No., Number; CI, confidence interval; AAA, abdominal aortic aneurysm; n, number.

All-cause mortality 

A total of 714 deaths occurred, 362 in the surgery group and 352 in the surveillance group (Table I). Adjusted hazard ratios indicated a marginal, but non-significant benefit in favor of the surgery group in terms of all-cause mortality; 0.88 (95% CI 0.76-1.02). The Kaplan-Meier survival estimates at 12 years were 36% (95% CI 32-40) in the surgery group and 33% (95% CI 28-37) in the surveillance group.

AAA-related mortality 

A total of 95 AAA-related deaths occurred, 42 in the surgery group and 53 in the surveillance group (Table II). Adjusted hazard ratios also indicated a marginal, but non-significant benefit in favor of the surgery group in terms of AAA-related mortality; 0.74 (95% CI 0.49-1.10). The Kaplan-Meier estimates for survival without AAA-related death at 12 years were 92% (95% CI 89-94) in the surgery group and 88% (95% CI 84-90) in the surveillance group.

Table II. Deaths from AAA-related cause by randomized group with crude and adjusted Cox regression hazard ratios and test for interaction between fitness score and randomized group

	No. deaths/No. patients (deaths per 100 person/years)		Crude hazard ratio (95% CI) [P value]	Adjusted⁎ hazard ratio (95% CI) [P value]	P value for interaction test for adjusted model
	Surgery n = 563	Surveillance n = 527	n = 1090	n = 1090	n = 1088
All patients	42/563	53/527	0.74 (0.49-1.10)	0.74 (0.49-1.10)
	(0.9)	(1.3)	[.138]	[.137]
By fitness tertiles
Good fitness	12/204	12/185	0.93 (0.42-2.07)	0.94 (0.42-2.10)
n = 389	(0.7)	(0.7)	[.861]	[.885]
Moderate fitness	20/232	17/206	1.04(0.54-2.00)	1.03(0.54-1.97)	.178(fitness score used as a continuous variable)
n = 438	(1.0)	(1.1)	[.906]	[.925]
Poor fitness	10/127	23/134	0.44(0.21-0.93)	0.46(0.22-0.98)
n = 261	(1.2)	(3.1)	[.032]	[.043]
Missing fitness data n = 2	0/0	1/2	—	—

No., Number; CI, confidence interval; AAA, abdominal aortic aneurysm; n, number.

Results for interaction between randomized group and CPI fitness score 

Table I, Table II show the results of Cox regression analyses for all-cause and aneurysm-related mortality by randomized group. For both randomized groups, mortality appeared to increase as patient fitness deteriorated with a mortality rate of 6.3 per 100 person-years in the fittest group compared with a rate of 14.2 in the least fit group. However, there was no strong evidence to indicate that hazard ratios between randomized groups varied across the fitness spectrum with P values of .176 and .178 for all-cause and aneurysm-related mortality, respectively. An unexpected finding was noted in the least fit group of patients where a significant benefit was seen under a policy of early surgery rather than surveillance. This was particularly marked in terms of aneurysm-related mortality, which was halved; adjusted hazard ratio 0.46 (95% CI 0.22-0.98). A post-hoc analysis was performed to investigate whether this benefit could be explained by any other potentially important confounders. Thus, the adjusted Cox regression hazard ratios for patients in the tertile of worst fitness in Table I, Table II were further adjusted for Forced Expiration Volume in 1 second (FEV₁), smoking status, aspirin use, cholesterol, log (creatinine), presence of cardiac disease, and systolic blood pressure. The hazard ratios (HRs) did not alter markedly; all-cause mortality HR = 0.69 (95% CI 0.51-0.94), AAA-related mortality HR = 0.46 (95% CI 0.20-1.07).

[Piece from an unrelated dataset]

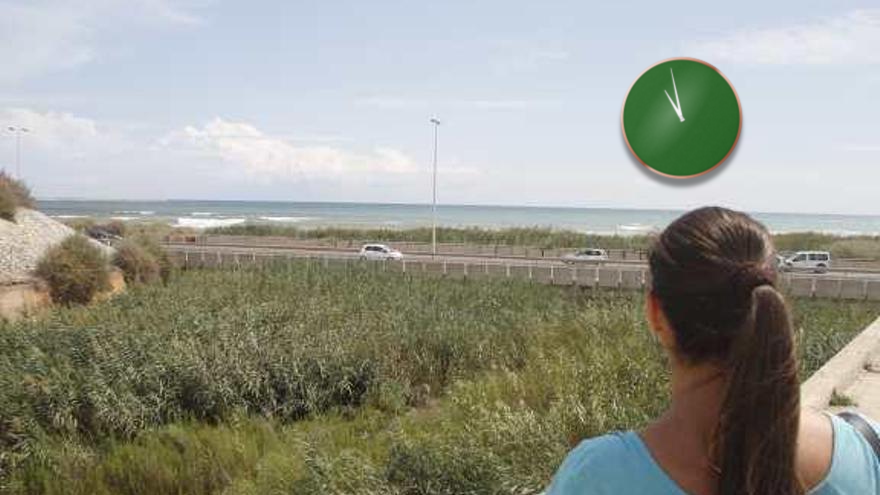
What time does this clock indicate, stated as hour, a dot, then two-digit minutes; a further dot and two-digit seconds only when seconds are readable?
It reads 10.58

Causes of death for all patients are shown in Table III. There were nine cases of emergency AAA repair (Fig 2) but only 2 patients in the surveillance group survived the procedure beyond 30-days or discharge. Of the 115 and 35 patients dying without AAA repair in the surveillance and surgery groups, respectively, (Fig 2), 19/115 (17%) and 8/35 (23%) died of ruptured AAA. The remaining patients died of causes unrelated to their aneurysm, principally other forms of cardiovascular disease and cancer, Table III.

Table III. Causes of death by randomized group for all patients (A) and for subgroup dying without AAA repair (B)

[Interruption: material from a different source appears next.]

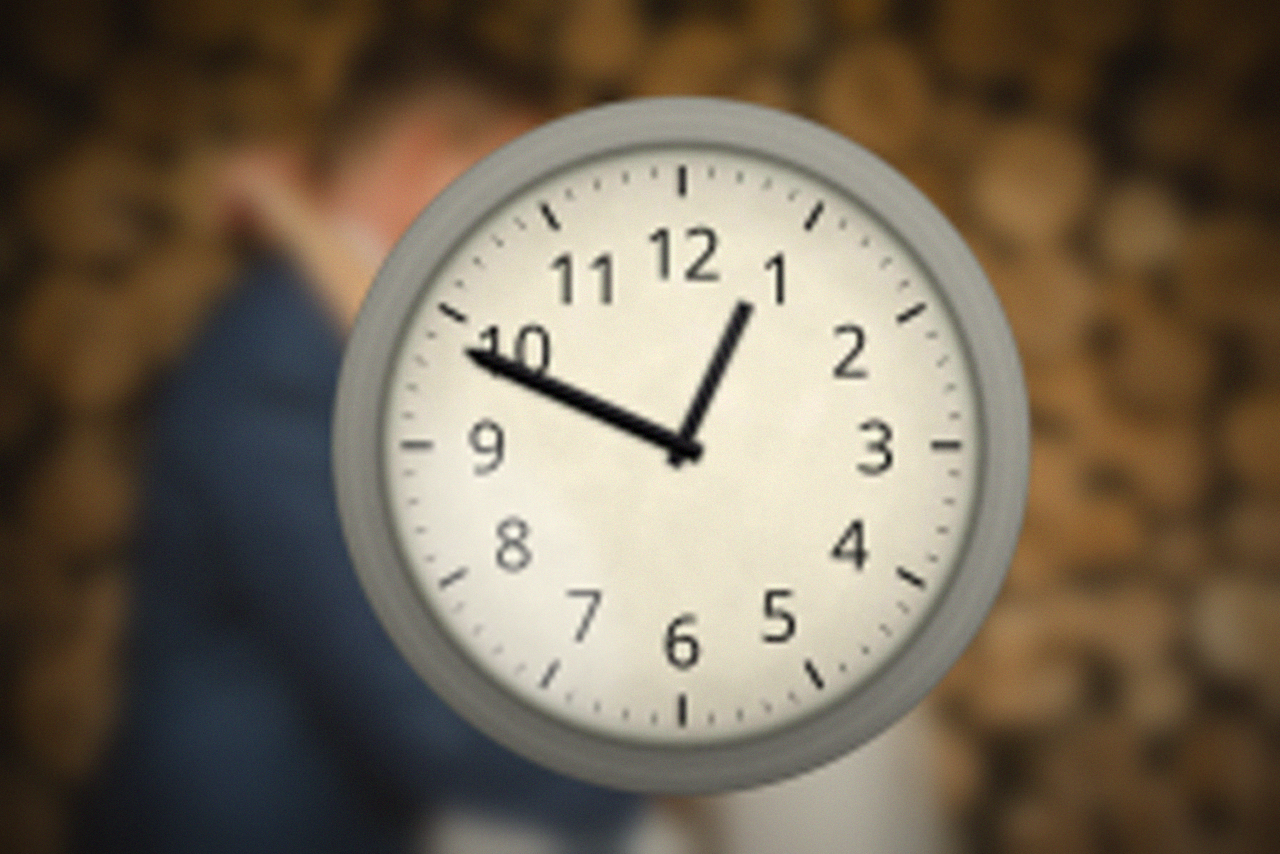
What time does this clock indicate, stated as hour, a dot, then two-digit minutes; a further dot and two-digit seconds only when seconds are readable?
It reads 12.49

Cause of death	Surgery group	Surveillance group	Total
(A) Causes of death by randomized group for all patients
Myocardial infarction	55	58	113
Stroke	27	27	54
Thoracic aortic aneurysm	9	13	22
Primary AAA rupturea	11	23	34
Secondary graft rupture after AAA repair	2	2	4
Death attributed to elective AAA repairb	29	28	57
Other cardiovascular	72	70	142
Lung cancer	33	21	54
Other cancer	56	46	102
Other deaths	66	63	129
Unknown	2	1	3
Total	362	352	714
Total AAA-related	42	53	95
(B) Causes of death for all patients dying without AAA repair by randomized group
Myocardial infarction	5	20	25
Stroke	2	12	14
Dissecting aortic aneurysm	1	3	4
Primary AAA rupturea	8	19	27
Other cardiovascular	6	23	29
Lung cancer	4	12	16
Other cancer	4	11	15
Other deaths	5	14	19
Unknown	0	1	1
Total	35	115	150

AAA, Abdominal aortic aneurysm.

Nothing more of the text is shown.